Cribl Validated Architectures (CVAs) are opinionated reference architectures for deploying Cribl products in public cloud, on-prem, and hybrid environments.

Unlike the general Reference Architectures, which are descriptive and flexible, CVAs are highly prescriptive. They define standardized blueprints and mandate the use of specific best practices, guardrails, and operational requirements to ensure optimal reliability, performance, and maintainability across all environments.

Beginning with your needs and the baseline we define, the CVA framework is designed to move your organization beyond ad-hoc design choices. It serves as a central decision aid for selecting the right architectural pattern, offering a minimal, reproducible baseline that can be extended from a simple “vanilla” single-tenant deployment to multi-regional, multi-group, and highly available topologies.

The CVA Decision Sequence

​

The CVA methodology is designed to be approached in a specific sequence to map your requirements to the correct deployment pattern.

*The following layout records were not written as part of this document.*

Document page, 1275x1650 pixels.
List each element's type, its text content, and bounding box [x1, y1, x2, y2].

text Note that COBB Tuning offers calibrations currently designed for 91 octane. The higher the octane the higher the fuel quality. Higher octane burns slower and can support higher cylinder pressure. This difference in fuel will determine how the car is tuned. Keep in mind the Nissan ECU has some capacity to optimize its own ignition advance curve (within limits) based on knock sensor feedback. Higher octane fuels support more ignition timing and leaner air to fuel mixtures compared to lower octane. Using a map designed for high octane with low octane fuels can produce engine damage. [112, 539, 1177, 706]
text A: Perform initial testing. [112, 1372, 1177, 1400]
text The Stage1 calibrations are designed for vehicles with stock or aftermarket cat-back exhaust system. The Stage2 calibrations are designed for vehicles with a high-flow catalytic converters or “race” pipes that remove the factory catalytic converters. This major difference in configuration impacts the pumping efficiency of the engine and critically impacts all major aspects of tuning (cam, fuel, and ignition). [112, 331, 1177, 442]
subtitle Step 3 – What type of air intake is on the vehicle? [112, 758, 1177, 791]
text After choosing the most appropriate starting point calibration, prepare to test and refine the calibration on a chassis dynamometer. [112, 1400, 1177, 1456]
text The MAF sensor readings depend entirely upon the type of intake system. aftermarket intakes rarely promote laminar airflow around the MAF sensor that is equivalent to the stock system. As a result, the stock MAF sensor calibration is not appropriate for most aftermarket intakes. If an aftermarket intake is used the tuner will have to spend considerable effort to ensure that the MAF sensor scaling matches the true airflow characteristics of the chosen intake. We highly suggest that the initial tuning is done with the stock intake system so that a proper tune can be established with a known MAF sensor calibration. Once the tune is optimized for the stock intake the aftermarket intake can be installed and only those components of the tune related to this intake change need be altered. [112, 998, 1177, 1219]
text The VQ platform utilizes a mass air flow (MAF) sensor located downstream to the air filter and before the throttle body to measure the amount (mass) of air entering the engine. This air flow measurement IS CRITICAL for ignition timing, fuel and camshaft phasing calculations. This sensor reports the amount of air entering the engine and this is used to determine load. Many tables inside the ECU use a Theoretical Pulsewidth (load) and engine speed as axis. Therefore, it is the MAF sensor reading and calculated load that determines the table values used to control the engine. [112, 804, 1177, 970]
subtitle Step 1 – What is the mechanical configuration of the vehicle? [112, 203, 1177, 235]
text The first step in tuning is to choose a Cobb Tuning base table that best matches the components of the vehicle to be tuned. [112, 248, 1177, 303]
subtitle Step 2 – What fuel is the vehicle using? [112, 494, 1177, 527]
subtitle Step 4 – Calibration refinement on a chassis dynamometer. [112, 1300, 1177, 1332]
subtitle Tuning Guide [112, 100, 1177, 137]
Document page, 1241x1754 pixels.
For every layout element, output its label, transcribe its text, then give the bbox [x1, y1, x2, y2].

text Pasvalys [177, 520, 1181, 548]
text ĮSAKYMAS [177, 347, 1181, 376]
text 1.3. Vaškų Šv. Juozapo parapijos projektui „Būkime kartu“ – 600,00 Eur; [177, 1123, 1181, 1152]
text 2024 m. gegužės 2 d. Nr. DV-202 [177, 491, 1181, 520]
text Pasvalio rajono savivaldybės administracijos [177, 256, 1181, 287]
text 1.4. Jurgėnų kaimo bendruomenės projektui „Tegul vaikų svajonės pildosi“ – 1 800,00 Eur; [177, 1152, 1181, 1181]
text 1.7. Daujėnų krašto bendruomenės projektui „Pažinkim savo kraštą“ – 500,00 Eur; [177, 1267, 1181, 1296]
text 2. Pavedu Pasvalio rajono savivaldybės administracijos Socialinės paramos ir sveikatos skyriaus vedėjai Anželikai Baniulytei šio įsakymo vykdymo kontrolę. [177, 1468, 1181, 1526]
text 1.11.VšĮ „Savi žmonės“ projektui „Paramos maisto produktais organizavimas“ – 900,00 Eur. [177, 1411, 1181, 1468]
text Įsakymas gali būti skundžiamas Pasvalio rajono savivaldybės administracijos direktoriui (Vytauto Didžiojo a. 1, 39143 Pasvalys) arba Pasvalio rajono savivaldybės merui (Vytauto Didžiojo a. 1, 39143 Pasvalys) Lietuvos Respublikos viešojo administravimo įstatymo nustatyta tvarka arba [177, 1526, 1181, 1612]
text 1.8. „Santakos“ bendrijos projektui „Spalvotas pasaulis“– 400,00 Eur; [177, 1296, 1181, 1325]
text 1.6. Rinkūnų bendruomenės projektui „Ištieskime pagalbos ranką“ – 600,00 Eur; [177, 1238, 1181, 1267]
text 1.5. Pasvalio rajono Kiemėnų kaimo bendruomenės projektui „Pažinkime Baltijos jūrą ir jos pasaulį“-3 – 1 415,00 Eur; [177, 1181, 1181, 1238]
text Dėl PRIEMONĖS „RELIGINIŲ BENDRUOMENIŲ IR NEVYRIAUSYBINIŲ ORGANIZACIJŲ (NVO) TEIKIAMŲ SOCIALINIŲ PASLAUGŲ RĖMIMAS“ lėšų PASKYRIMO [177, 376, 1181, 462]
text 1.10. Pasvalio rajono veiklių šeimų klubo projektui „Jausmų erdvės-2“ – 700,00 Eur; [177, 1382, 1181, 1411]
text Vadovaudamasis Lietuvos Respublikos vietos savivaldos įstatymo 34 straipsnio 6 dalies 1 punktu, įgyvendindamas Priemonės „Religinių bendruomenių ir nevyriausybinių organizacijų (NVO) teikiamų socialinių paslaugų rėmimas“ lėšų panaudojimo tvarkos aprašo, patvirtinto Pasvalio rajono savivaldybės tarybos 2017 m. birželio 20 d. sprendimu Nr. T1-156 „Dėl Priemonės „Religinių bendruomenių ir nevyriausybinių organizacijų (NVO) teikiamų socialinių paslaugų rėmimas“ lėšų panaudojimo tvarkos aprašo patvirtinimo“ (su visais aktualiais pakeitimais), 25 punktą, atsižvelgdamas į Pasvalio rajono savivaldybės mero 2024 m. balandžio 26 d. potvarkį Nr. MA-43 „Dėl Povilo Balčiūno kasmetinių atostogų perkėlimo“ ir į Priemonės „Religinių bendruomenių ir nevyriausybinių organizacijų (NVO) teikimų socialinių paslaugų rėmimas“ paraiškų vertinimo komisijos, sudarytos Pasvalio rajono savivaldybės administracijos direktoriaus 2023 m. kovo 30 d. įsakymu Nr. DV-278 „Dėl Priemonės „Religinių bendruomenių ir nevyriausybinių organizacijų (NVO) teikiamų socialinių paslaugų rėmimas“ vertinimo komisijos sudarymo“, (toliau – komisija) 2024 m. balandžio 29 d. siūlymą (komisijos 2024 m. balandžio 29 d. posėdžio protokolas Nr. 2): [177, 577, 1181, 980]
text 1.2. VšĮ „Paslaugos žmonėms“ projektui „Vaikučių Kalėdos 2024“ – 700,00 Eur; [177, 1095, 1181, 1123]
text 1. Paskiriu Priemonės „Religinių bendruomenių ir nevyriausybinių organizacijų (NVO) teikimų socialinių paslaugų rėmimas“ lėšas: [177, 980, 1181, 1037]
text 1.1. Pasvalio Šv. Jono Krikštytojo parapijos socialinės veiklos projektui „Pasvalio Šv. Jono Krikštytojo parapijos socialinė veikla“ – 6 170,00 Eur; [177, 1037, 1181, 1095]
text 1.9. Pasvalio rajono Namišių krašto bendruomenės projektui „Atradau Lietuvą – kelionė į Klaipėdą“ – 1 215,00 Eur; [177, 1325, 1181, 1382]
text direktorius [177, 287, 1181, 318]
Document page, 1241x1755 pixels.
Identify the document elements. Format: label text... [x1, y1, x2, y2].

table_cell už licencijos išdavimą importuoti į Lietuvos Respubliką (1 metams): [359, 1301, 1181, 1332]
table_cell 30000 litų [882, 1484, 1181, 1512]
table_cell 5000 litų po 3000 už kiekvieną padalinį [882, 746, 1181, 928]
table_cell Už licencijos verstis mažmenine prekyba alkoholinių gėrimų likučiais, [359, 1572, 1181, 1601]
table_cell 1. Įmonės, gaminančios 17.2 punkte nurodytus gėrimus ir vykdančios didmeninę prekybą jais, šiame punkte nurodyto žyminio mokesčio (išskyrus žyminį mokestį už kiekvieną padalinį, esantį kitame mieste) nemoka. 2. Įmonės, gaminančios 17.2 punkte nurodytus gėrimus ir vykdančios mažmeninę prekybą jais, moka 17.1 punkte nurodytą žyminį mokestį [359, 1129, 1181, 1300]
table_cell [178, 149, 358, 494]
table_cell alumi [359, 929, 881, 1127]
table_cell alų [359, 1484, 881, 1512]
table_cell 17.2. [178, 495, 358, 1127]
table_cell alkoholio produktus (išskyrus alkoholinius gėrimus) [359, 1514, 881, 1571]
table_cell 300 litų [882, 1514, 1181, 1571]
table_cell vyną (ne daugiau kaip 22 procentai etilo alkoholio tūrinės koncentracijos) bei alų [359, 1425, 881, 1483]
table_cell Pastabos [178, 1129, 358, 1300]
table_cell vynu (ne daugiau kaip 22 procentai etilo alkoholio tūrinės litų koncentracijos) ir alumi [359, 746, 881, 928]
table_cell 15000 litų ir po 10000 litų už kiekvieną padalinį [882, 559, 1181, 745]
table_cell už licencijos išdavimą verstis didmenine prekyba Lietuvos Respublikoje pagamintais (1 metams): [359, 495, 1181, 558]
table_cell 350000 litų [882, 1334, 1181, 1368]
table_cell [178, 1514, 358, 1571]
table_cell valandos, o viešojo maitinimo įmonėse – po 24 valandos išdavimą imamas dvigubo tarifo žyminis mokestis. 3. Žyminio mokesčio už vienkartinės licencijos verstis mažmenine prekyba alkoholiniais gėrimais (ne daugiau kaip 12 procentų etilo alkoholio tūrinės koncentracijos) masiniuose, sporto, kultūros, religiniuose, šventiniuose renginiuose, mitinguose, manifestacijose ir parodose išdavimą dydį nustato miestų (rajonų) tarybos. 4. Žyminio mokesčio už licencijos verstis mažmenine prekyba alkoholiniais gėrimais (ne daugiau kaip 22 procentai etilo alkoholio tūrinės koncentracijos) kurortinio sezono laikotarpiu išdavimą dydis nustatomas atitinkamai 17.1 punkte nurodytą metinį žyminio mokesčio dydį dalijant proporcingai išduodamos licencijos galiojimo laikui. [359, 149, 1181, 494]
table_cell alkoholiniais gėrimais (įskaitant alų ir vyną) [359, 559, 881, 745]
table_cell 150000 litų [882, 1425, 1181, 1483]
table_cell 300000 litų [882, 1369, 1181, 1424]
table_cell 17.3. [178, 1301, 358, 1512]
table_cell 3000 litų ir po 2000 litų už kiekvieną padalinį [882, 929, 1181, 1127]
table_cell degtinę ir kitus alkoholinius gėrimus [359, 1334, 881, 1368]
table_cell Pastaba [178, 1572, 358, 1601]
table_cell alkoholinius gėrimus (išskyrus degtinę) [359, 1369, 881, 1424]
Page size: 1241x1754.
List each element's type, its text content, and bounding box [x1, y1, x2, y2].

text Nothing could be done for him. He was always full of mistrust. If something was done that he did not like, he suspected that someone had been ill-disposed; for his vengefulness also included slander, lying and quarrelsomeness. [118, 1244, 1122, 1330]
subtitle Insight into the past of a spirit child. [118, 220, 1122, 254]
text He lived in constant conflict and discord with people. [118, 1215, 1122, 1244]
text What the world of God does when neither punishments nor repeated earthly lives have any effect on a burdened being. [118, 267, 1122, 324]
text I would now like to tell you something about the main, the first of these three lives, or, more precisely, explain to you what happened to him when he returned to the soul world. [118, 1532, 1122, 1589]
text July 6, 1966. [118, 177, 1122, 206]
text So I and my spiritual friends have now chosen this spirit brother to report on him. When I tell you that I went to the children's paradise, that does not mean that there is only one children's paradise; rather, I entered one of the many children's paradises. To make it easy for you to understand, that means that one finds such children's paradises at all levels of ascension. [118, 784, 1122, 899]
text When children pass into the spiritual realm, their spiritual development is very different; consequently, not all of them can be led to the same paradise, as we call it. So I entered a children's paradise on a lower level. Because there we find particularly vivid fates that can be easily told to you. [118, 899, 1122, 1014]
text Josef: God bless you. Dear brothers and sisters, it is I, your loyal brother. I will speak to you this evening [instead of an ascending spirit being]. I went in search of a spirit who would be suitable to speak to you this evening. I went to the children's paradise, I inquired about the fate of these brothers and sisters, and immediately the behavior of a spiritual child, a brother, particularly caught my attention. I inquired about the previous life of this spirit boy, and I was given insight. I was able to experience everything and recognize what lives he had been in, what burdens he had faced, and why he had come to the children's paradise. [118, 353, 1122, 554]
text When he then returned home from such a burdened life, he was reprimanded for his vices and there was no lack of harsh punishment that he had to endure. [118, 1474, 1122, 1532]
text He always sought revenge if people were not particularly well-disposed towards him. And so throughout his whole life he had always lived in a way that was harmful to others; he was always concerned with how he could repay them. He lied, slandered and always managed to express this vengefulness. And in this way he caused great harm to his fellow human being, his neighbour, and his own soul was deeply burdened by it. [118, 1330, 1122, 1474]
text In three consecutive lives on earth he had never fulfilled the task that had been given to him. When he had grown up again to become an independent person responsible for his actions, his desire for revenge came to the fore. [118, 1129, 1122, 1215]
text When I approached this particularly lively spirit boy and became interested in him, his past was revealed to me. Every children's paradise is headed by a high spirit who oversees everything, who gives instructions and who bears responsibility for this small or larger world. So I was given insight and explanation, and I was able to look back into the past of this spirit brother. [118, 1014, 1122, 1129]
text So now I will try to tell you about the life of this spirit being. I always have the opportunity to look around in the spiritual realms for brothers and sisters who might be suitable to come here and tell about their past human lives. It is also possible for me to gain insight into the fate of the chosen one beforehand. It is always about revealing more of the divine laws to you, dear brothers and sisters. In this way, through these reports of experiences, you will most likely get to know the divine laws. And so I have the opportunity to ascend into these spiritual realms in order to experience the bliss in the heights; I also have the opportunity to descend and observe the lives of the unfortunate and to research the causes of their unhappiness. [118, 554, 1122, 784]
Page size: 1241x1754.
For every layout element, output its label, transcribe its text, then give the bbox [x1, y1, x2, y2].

1. Start with your requirements: You must begin by defining your technical requirements, including expected throughput, data gravity (where your data sits), isolation boundaries, and operational Service Level Agreements (SLAs). For details, see Choosing an Architecture.

2. Select the topology baseline: Defines the architectural foundation (such as Leader placement and Worker Group composition). Review the Assumptions and Terminology and the Foundational Topology Blueprints and use the Topology Decision Tree to choose the fundamental structure that best matches your environment.

3. Apply workload overlays (optional): Are layered on top of the baseline to meet specific non-functional requirements (such as adding Leader high availability (HA), enforcing mTLS, enabling persistent queues where needed). Review the Common Patterns (Overlays) to determine if your environment requires separation based on function or compliance.

4. Finalize via the CVA matrix: Now that you have a baseline and any necessary Overlays, you are ready to use the CVA Matrix and confirm the exact component CVA for your chosen baseline. First, review the Cribl Validated Architectures Matrix Overview to understand the relationships between topologies, overlays, and CVA. The CVA matrix evaluates patterns along critical dimensions, including:

   • Scale and Complexity: Typical event volume, number of Sources and Destinations, and overall topology complexity.
   • Leader Placement and High Availability (HA): Recommended deployment models for the Cribl Leader (Cribl.Cloud vs. on-prem) and strategies for redundancy and failover.
   • Worker Groups and Fleets: Strategies for partitioning and sizing Worker Groups and Fleets based on data movement patterns.

5. Implement Guardrails: Consult the subsequent CVA Operational Guardrails to implement the mandatory operational guardrails associated with your selected pattern (such as specific load balancer requirements and configuration management strategy).

This process enables you to identify the deployment archetype that fits your environment, workload size, and governance requirements.

In Scope

​

This CVA document set targets technical practitioners and covers:

• A selection of reference topologies for Cribl Stream and Cribl Edge.
• Guidance on when to use each pattern, including trade-offs and constraints.
• Roles and responsibility models across platform, security, and application teams.
• Data collection and delivery patterns (push, pull, Worker Group→Worker Group, Cribl Edge→Worker Group).
• Core design principles for Leaders, Workers, and Edge tiers.
• Recommended operational models for configuration management, monitoring, and incident response.

Out of Scope

​

This document set does not cover:

• Detailed capacity planning or Node-level sizing for specific workloads (events/sec, GB/day). Use the Cribl Stream/Edge sizing tools and workload tests in your lab environment instead.
• Vendor (or account-specific) service quotas, network limits, or granular cost modeling.